Testo fornito -
# # # #
Ma il primo pensiero che mi raggiunse nell’atto stesso in cui mi trovai di fronte al ricco catalogo offerto dal Game Pass mi portò alla memoria proprio gli anni della mia carriera di “giocatore pirata” sulla prima PlayStation, e le domande sorsero subito spontanee: non è che faccio la stessa fine, con decine di giochi dei quali non ne porto avanti nemmeno uno? Rischio di perdere il gusto di giocare per inseguire la curiosità di vedere com’è il gioco che hanno appena inserito?
Dubbi assolutamente leciti, se si considera poi che, a differenza della pirateria, il Game Pass è un servizio assolutamente lecito.
A circa due anni di distanza, posso con totale serenità dire che tutti i miei timori si sono rivelati infondati. Essendo probabilmente ora un giocatore più maturo e consapevole (termini ricercati per non dire “vecchio”…) la curiosità quasi bulimica di volere provare un nuovo gioco ha lasciato spazio alla voglia e il piacere di approfondire quello che sto provando in quel momento. Ed è così che sono arrivate le 120 ore trascorse su Metal Gear Solid: The Phantom Pain, o i 2 mesi abbondanti su The Witcher 3: Wild Hunt, o l’intera campagna principale vissuta su Red Dead Redemption 2.
# # # #
Dati disponibili -

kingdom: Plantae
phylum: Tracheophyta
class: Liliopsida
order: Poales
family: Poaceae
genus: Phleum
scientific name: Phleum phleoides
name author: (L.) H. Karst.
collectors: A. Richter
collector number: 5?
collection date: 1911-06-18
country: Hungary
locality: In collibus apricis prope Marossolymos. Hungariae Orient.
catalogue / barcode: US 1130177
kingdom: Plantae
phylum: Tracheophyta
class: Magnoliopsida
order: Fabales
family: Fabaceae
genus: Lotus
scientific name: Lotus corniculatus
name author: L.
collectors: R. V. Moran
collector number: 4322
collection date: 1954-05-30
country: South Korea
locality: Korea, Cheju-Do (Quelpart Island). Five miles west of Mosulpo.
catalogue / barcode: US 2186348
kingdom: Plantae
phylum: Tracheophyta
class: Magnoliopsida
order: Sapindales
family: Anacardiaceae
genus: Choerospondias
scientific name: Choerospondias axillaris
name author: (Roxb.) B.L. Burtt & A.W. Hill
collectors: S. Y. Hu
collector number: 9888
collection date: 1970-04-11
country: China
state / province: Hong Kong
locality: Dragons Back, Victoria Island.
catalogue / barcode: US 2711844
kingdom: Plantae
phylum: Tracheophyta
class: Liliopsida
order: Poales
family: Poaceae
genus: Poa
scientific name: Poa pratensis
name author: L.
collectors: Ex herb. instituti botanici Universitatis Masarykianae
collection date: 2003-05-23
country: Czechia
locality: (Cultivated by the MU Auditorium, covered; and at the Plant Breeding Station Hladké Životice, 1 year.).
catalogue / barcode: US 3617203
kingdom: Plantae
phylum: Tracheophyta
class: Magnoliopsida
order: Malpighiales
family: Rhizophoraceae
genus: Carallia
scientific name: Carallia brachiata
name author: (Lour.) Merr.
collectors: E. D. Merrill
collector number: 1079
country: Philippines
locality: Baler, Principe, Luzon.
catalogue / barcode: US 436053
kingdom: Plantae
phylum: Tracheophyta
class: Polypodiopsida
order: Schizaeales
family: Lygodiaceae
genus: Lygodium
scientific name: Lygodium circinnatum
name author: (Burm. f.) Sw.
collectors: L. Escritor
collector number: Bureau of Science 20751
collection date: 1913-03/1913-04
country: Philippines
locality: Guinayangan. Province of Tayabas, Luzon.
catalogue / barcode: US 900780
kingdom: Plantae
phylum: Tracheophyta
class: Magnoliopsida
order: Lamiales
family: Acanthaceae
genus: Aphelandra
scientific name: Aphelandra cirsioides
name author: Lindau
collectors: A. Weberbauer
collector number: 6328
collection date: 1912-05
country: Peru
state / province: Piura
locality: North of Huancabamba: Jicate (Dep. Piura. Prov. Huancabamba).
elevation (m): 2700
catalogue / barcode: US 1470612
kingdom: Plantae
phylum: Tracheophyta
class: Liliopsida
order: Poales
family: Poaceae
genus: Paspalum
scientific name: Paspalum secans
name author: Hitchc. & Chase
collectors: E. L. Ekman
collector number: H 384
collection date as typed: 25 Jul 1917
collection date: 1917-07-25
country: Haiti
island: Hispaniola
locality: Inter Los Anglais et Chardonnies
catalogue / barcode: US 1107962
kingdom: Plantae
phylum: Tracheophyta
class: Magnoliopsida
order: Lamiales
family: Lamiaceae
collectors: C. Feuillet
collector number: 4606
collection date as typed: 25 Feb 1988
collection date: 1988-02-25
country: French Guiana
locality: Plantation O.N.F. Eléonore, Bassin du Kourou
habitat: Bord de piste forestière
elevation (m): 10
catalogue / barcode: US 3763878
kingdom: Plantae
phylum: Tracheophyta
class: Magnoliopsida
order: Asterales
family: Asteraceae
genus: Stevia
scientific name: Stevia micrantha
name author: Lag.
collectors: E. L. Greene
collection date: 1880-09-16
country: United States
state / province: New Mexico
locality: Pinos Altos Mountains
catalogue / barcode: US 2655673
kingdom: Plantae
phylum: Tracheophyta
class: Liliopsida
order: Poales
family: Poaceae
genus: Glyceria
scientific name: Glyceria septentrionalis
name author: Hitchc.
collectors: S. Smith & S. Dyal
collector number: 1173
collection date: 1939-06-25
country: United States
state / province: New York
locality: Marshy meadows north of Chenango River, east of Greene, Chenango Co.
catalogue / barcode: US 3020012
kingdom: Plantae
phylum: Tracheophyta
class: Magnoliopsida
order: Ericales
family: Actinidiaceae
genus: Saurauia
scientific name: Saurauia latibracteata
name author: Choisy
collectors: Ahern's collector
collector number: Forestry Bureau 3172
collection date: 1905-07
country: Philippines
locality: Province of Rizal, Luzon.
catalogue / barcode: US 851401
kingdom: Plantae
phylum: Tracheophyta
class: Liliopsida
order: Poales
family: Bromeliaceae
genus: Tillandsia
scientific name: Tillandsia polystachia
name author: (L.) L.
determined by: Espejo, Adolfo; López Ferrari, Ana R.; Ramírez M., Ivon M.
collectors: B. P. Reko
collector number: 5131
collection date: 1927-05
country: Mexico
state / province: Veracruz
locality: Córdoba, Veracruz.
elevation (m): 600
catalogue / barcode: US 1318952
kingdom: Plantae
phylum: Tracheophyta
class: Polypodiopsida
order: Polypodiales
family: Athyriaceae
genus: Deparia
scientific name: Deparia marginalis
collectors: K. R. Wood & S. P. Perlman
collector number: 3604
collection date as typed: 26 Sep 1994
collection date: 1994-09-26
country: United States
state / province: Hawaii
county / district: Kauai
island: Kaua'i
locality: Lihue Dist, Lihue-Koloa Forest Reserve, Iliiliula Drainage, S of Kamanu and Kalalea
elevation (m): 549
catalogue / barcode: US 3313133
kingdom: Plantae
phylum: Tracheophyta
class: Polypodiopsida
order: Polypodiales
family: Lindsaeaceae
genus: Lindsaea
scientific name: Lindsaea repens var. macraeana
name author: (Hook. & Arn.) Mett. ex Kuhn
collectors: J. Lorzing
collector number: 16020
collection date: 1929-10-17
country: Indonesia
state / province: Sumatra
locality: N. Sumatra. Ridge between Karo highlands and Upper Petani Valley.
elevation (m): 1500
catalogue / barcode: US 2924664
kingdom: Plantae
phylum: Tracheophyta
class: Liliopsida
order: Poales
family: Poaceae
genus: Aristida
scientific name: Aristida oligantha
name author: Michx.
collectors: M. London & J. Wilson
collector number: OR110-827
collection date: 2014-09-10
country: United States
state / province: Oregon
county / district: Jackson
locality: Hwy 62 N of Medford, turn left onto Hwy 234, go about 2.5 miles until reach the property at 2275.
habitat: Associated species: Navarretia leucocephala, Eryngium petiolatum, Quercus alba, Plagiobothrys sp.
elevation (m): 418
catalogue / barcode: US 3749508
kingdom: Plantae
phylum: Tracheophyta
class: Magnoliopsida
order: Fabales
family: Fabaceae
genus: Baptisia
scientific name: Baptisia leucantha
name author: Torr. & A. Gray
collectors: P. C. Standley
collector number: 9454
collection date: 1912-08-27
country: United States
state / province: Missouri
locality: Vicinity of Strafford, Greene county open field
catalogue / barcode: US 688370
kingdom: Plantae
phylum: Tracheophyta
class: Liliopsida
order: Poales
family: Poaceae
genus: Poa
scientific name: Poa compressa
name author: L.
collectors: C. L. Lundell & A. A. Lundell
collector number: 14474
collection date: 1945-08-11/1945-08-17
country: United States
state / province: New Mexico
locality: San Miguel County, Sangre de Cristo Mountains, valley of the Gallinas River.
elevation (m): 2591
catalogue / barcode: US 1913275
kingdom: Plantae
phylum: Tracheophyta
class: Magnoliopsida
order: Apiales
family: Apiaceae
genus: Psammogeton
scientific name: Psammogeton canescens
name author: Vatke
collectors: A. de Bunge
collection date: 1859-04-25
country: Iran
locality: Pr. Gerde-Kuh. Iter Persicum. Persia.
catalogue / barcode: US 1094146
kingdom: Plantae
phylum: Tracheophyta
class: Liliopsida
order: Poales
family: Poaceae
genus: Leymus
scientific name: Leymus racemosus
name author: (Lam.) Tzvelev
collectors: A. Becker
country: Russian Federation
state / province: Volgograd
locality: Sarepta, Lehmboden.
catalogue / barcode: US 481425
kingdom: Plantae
# # # #
Lavoro richiesto -
**1)** Secondo il testo sul Game Pass, quante ore sono state trascorse su Metal Gear Solid: The Phantom Pain?
**2)** Prosegui il testo sul Game Pass a partire dalla sua ultima frase.

Risposte -
**1)** 120 ore.

**2)**
Mi è capitato di leggere varie volte in rete commenti di fruitori del Game Pass, e per molti l’abitudine era la mia stessa di 20 anni fa, ovvero quella di voler provare sempre un nuovo titolo senza però approfondirne e goderne di nessuno in maniera completa, facendo perdere il gusto per quella che dovrebbe essere l’essenza stessa del videogiocare.
Capire se il “problema” sia effettivamente del giocatore stesso, del prodotto o ancora di un particolare momento, è difficile da dirsi. Quello che è certo è che dovremmo essere sempre noi utenti ad avere il controllo sulla nostra passione, perché quando diventa il contrario, ecco che si presenta il pericolo di non viverla come merita e come vorremmo.
Grazie, davvero, per questo articolo. Ho faticato non poco per cercare in rete qualche articolo Italiano (estero molti) sulla considerazione del game pass da questo lato. Ce ne un altro in giro che parla del game pass come il “netflix” dei videogiochi.
Non c’è niente di più orribile: è giusto avere un lato entertainment puro di zapping videoludico come è giusto sapere che esiste nella scala delle intensità dei consumatori per ogni altro medium: serie tv, film, etcetc.
Tuttavia, il game pass, pur riconoscendo a microsoft che è un’opera magna (e lo dico da pro-fan microsoft) rischia di non andare incontro a quei videogiocatori che hanno semplicemente un gusto analitico più attento nella selezione e nella scelta. Avere tutto e sempre è un male per l’incentivare la concentrazione e la visceralità del singolo titolo. Sono d’accordissimo quando si parla di problema del videogiocatore forse e non dei titoli.
Tuttavia, da quando esiste, il gamepass secondo i miei gusti di videogiocatore da 20 anni su ogni piattaforma esistente ed ogni genere esistente, sono rimasti un po’ contrariati.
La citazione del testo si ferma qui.